Jacqueline Guzman was released by Face to Face Films theater company after ranting in a now-deleted TikTok about ‘shutting down most of Lower Manhattan’ for Rivera’s funeral on Friday.
‘We do not need to shut down most of Lower Manhattan because one cop died for probably doing his job incorrectly,’ she says in the video.
‘They kill people who are under 22 every single day for no good reason and we don’t shut down the city for them, so.’
She then pans the camera to show ambulances and cop cars blocking off the streets of New York.
‘This is f**king ridiculous, this is f**king ridiculous,’ Guzman rants.
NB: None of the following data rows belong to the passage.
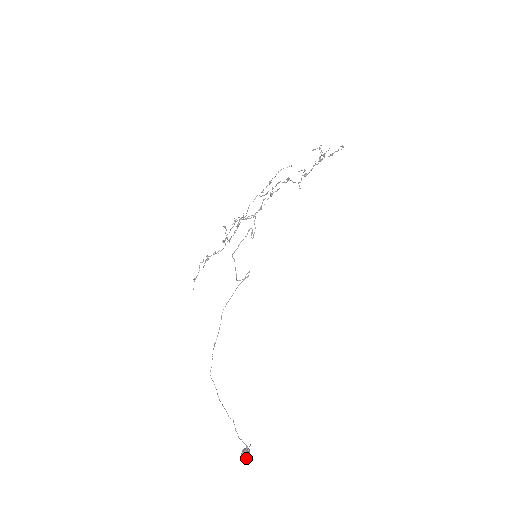
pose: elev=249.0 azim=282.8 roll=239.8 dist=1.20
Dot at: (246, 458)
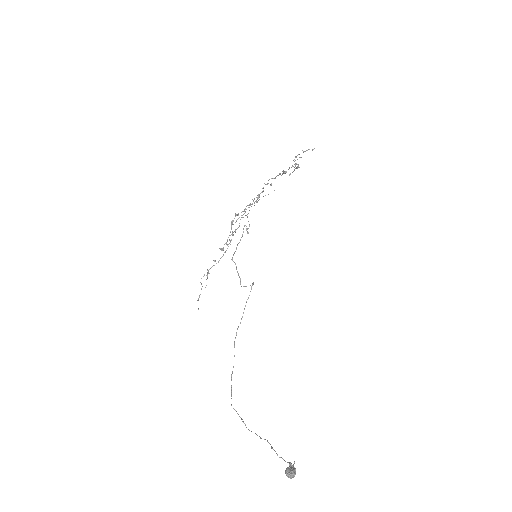
Dot at: (292, 475)
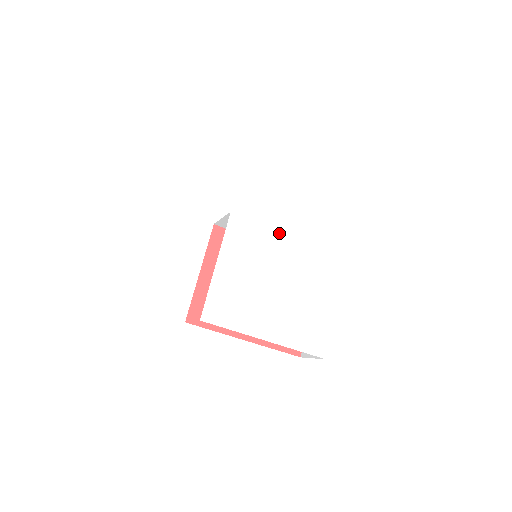
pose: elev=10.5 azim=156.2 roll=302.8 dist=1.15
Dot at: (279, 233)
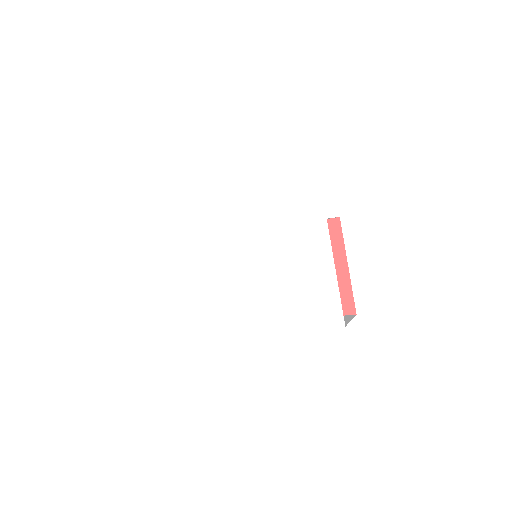
Dot at: (253, 234)
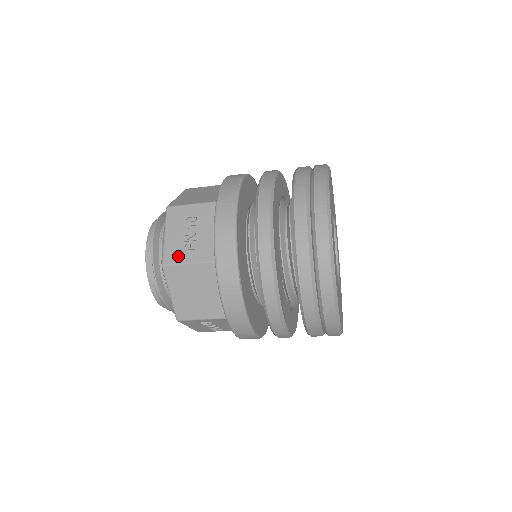
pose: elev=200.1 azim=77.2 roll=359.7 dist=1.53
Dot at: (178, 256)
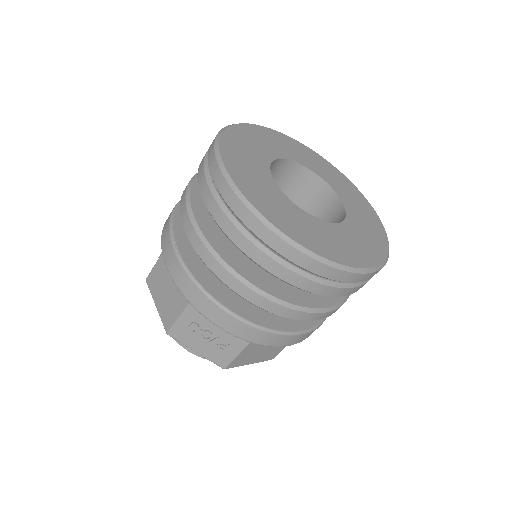
Dot at: occluded
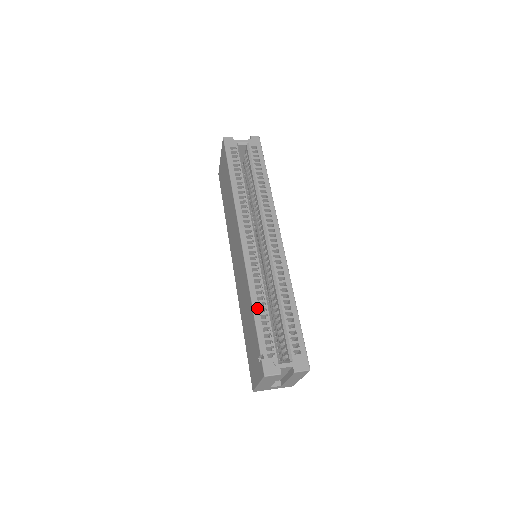
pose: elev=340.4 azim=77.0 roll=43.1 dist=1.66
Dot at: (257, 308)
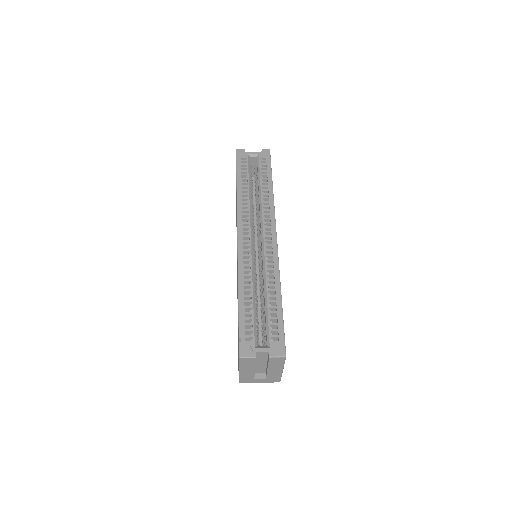
Dot at: (242, 296)
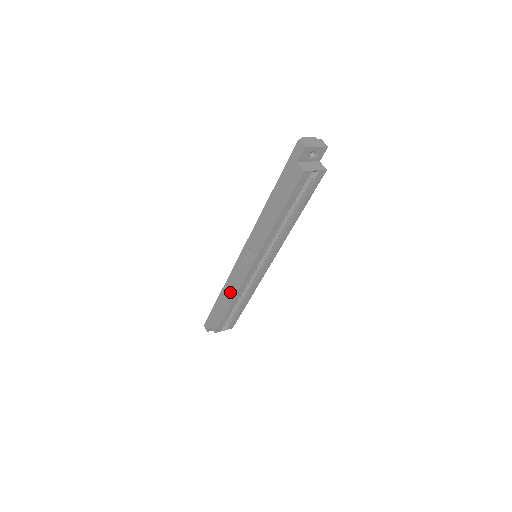
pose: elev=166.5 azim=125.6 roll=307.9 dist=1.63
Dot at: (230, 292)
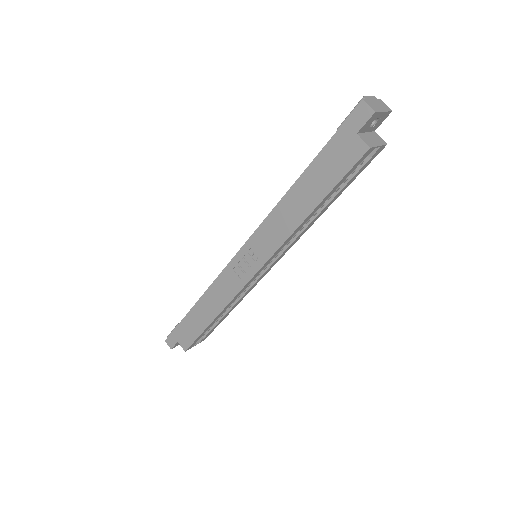
Dot at: (215, 303)
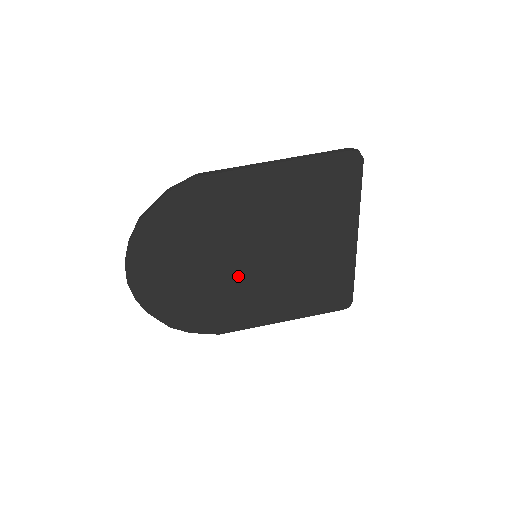
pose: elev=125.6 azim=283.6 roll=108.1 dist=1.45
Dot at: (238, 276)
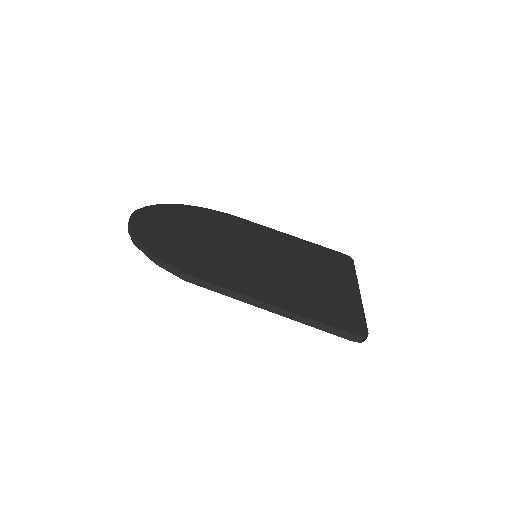
Dot at: occluded
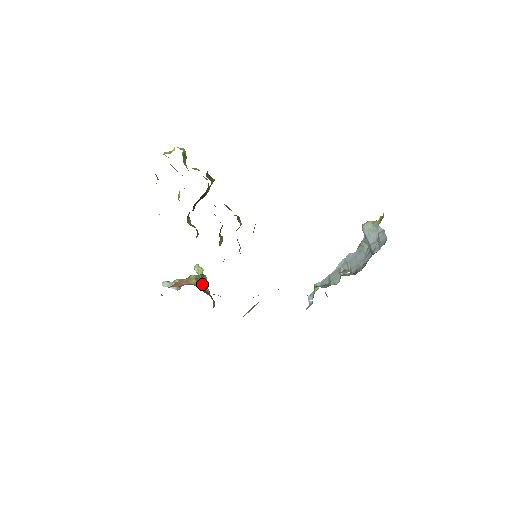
‘What if someone having a heart attack in this area? No one can get to them because it’s all blocked off for one f**king cop.’
New York City actress Jacqueline Guzman received backlash for her ‘disrespectful’ comments regarding street closures during NYPD Officer Jason Rivera’s funeral on Friday
Her own company released a statement, calling Guzman’s video ‘insensitive’ and that it does not ‘condone’ her ‘comments made about fallen Officer Rivera.’
‘Face to Face Films has just been made aware of an insensitive video involving one of our members, Jacqueline Guzman,’ the company wrote in a statement on Facebook.
‘Face to Face Films does not support nor can condone these comes made about fallen Officer Rivera. As a result, she is no longer a member of our company.’
The Cuban American later deleted all of her social media accounts.